Li et al. noted the higher smoking rate of Polish immigrants in Ireland4. The Poles are Ireland’s largest group of non-Irish nationals5. However, it is perhaps also important to acknowledge the potential relevance of the high rate of smoking in Lithuania3. Although data is lacking on smoking prevalence among Lithuanian immigrants in Ireland, smoking rates in Lithuania are significantly higher than in Ireland (38.1% among males and 22.2% among females), with Lithuanians being Ireland’s third largest minority. It should be noted that a basic single ticket from Dublin to either Poland or Lithuania can be purchased routinely from a budget airline company for only €19.99. Thus, immigrant groups have potentially easy access in their country of origin to cigarettes and tobacco at a fraction of the price in Ireland and without the plain packaging requirements mandated by Irish legislation. One development that is not considered in the SimSmoke simulation is ‘Brexit’; the United Kingdom’s imminent exit from the European Union. It is noteworthy that repeated investigations into the illicit tobacco trade in Ireland have highlighted the significance of its magnitude6. A government survey in 2016 estimated that the illicit cigarette trade in Ireland exceeded 20 million packets per year, representing approximately 5 packets for each man, woman and child7. It should be noted that prosecutions related to illicit tobacco trade and smuggling in Ireland are extremely rare6, despite the high volume of such products consumed6. Although it must be acknowledged that tobacco industry assessments of the scale of the illicit tobacco trade consistently over-estimate the size of the problem8-11, it is still estimated that illicit cigarettes constitute 4.9% of all manufactured cigarettes smoked in Ireland11.
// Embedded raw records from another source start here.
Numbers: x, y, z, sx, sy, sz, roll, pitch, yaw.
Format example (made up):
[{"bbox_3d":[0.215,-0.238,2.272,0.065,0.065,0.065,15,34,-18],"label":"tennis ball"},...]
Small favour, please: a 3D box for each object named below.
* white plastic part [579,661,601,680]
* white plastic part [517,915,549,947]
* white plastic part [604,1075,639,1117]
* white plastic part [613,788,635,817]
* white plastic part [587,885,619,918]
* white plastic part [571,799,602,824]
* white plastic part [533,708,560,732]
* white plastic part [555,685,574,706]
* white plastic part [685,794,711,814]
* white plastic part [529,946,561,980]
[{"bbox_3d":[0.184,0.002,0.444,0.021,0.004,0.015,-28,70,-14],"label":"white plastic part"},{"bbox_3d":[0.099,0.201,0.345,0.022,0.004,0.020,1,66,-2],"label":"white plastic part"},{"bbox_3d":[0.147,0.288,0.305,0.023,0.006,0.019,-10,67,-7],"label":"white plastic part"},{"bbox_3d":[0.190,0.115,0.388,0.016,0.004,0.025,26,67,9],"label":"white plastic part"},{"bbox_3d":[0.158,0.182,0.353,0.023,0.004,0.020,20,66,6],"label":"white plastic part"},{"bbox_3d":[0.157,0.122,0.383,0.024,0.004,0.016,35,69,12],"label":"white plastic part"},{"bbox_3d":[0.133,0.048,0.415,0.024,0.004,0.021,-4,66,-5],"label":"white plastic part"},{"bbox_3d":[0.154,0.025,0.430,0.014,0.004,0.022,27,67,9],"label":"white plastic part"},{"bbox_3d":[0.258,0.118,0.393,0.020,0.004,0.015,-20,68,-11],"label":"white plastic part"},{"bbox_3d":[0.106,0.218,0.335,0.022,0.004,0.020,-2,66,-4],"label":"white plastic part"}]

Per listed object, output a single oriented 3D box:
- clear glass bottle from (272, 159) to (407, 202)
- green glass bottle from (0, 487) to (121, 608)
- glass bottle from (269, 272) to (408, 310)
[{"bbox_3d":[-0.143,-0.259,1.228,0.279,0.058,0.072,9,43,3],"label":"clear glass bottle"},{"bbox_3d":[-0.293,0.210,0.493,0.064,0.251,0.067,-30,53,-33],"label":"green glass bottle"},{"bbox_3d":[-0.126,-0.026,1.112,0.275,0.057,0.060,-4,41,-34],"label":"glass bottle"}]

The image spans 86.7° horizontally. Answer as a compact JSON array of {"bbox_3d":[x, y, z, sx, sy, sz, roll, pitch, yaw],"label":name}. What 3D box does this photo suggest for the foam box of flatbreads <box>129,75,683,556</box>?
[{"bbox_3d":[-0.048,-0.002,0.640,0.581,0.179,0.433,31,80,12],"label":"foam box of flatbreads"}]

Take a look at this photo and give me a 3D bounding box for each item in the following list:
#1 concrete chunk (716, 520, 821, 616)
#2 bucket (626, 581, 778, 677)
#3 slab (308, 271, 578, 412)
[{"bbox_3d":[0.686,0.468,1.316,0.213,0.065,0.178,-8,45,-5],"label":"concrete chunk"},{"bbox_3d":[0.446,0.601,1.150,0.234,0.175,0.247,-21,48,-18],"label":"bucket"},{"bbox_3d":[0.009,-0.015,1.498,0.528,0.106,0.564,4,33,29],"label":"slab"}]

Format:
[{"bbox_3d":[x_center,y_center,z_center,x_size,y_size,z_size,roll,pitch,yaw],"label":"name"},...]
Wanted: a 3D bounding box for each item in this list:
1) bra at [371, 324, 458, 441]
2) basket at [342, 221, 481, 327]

The potential impact of ‘Brexit’ is crucial given that previous investigations12 on the impact of smuggling and the cross-border trade with Northern Ireland, which minimised this issue, were conducted in an era of large-scale ceasefires, political progress, a functioning Northern Ireland Assembly, and an open border. The prospect of border controls between Northern Ireland and the Republic of Ireland may foster political instability and paramilitary activity, particularly in the context of the current impasse in Northern Ireland politics. It is important to note that the illicit tobacco trade has long been linked to paramilitary activity, including that of groups in Ireland13-15 and elsewhere16. Paramilitary groups often have the infrastructure, networks, resources and the drive to develop production and importation of illicit goods, including cigarettes15-16. Concern about illicit tobacco products has already been raised among many retailers in the border region17, a contested area with a long history of lawlessness and ineffective policing18-19.

The verdict of the SimSmoke simulation of Ireland’s impending failure to reach its 2025 Smoke Free target is undoubtedly correct. However, the simulation may, in fact, significantly over-estimate the future decrease in tobacco consumption rates in Ireland. One determining factor for such an over-estimation arises from Ireland’s population becoming increasingly diverse, with some immigrant groups having relatively easy access to cheaper cigarettes in their country of origin. A second factor for an over-estimation in the decrease in tobacco consumption is the potential growth of political instability and paramilitarism as a consequence of ‘Brexit’ that may result in an increase in the illicit cigarette trade.